Os investigadores conseguiram assim perceber “a linguagem que estas células ‘falam’”


e, por isso, agora podem ‘meter-se na conversa’ que estas estabelecem numa situação
normal. Mas como podem fazê-lo? “A linguagem que falam, no essencial, é através de
substâncias químicas, um determinado tipo de proteínas que produzem e que permitem
que elas ‘conversem’ entre si. Agora, sabemos, por um lado, quais são os sinais
químicos que os neurónios utilizam para dar uma mensagem às células mesenquimais.
Por outro lado, já sabemos qual é a língua que as células mesenquimais falam para
comunicar com as células imunitárias”, esclarece Henrique Veiga-Fernandes.
Desta forma, o investigador explica que o que se pode fazer, pressupondo que se
pretende aumentar a atividade destas células imunitárias no tecido visceral, seria “de
uma forma terapêutica, introduzir ‘palavras’ ou uma ‘língua’ no nosso organismo que
seja falada pelas células mesenquimais.

“O que acontece é que essas células imunitárias na gordura visceral vão interpretar isso
com uma mensagem de ação e passam a estar ativadas e aumentam a atividade
metabólica e vão aumentar a queima de gordura visceral. Aliás, no artigo nós temos
exatamente experiências desse tipo, quer do ponto de vista genético, quer do ponto de
vista farmacológico”.

“Melhor do que curar o cancro é preveni-lo”

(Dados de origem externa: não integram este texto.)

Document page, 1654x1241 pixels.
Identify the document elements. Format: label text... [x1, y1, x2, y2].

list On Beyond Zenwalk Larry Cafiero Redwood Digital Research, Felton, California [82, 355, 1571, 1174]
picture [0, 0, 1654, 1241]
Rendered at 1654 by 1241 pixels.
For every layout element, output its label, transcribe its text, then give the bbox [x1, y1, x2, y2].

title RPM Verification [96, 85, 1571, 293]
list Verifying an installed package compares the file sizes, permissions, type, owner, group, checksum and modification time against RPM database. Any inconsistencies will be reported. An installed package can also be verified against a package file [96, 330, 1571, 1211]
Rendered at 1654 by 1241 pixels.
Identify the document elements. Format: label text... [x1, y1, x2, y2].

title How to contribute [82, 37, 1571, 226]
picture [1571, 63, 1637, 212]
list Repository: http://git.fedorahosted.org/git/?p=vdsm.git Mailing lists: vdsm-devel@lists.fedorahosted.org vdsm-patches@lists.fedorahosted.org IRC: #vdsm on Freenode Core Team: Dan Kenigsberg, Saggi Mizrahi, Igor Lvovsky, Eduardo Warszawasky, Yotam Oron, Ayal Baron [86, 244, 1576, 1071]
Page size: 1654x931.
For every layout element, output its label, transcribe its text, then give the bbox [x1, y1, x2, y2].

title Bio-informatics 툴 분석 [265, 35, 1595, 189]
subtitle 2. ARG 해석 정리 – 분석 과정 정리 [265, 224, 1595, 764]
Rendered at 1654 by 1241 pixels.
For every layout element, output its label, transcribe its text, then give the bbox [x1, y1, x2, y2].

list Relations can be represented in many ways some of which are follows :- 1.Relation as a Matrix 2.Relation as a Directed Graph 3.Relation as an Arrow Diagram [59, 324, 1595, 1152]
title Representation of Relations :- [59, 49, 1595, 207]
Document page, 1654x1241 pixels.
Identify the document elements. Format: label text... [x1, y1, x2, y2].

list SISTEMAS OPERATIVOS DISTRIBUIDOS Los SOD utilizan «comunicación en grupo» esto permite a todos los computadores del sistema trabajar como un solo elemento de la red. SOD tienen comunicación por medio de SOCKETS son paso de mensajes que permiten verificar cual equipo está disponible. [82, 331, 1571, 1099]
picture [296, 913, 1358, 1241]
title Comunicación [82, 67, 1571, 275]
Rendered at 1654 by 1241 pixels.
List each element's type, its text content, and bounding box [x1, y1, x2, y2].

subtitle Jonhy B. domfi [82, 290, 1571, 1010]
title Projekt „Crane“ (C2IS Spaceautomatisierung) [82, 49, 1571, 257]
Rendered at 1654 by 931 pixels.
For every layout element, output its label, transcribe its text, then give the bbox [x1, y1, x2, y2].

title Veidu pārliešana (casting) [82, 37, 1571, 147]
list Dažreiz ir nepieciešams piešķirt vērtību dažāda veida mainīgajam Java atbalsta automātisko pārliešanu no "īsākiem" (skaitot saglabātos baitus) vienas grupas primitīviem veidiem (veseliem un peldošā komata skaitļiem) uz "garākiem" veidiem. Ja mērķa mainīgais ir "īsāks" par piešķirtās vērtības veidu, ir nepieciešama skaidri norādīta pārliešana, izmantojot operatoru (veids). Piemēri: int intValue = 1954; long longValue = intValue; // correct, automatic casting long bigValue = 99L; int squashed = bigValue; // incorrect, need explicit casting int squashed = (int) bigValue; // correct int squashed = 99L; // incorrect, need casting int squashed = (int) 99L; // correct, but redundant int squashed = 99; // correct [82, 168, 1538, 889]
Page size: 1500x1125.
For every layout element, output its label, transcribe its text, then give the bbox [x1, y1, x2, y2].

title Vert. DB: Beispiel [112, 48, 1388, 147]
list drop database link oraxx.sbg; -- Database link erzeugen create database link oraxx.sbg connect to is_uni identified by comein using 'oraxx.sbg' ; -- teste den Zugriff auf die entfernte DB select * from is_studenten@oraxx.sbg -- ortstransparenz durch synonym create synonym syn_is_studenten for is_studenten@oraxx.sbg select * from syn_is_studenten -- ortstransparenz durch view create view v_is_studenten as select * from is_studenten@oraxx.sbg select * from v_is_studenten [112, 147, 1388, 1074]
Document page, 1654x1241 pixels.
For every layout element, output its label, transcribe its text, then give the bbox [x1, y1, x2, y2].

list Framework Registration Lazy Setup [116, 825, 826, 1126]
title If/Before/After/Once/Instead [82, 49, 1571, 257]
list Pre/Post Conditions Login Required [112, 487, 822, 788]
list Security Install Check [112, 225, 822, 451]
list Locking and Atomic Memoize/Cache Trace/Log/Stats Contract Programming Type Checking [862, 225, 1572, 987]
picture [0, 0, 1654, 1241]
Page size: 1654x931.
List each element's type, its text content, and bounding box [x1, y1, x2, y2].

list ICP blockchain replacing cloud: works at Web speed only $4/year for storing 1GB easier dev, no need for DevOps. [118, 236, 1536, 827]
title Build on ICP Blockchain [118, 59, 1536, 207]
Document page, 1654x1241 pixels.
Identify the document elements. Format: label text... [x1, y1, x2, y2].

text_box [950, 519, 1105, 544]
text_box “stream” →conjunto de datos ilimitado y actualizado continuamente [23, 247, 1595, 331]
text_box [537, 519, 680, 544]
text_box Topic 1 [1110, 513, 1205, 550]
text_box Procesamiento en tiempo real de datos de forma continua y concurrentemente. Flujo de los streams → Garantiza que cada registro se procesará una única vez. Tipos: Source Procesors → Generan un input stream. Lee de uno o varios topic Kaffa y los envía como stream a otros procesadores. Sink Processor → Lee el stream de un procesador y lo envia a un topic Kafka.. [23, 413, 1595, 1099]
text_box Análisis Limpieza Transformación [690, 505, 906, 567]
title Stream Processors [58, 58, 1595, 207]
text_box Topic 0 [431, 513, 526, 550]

Para Henrique Veiga-Fernandes, “esta descoberta [do estudo] muda radicalmente o


paradigma da nossa compreensão da obesidade, porque, vem realmente demonstrar que
há outras formas de, possivelmente, completarmos aquilo que é a ação terapêutica e
compreendermos também o processo que está inerente ao desenvolvimento da
obesidade ou acumulação de gordura visceral, que permite, na realidade, a manutenção
de níveis saudáveis de gordura visceral ou mesmo a redução dessa gordura e isso é de
facto definido (conseguido) por esta ‘coreografia’ entre o sistema nervoso e imunitário”.

Porque o seu tempo é precioso.

Subscreva a newsletter do SAPO 24.

“A importância da descoberta prende-se também, além da prevenção de doenças


cardiovasculares, com a associação deste tipo de gordura a treze tipos de cancro
“altamente associados à obesidade”, duas dessas formas de cancro são extremamente
prevalentes em Portugal – da mama e colorretal –, portanto, melhor do que curar o
cancro é preveni-lo”, relembra.

"O mais desafiante num projeto desta natureza é que estamos realmente a trabalhar
numa fronteira. Já não é imunologia, mas também não é neurociência. Temos de
dominar tecnologia, métodos e abordagens que são interdisciplinares ou
multidisciplinares. Alguns deles não existem mesmo havendo a necessidade de os
desenvolver do zero. Mas, ao mesmo tempo, o desafio conceptual é muito estimulante;
estamos mesmo a aventurar-nos no desconhecido”, conclui Veiga-Fernandes.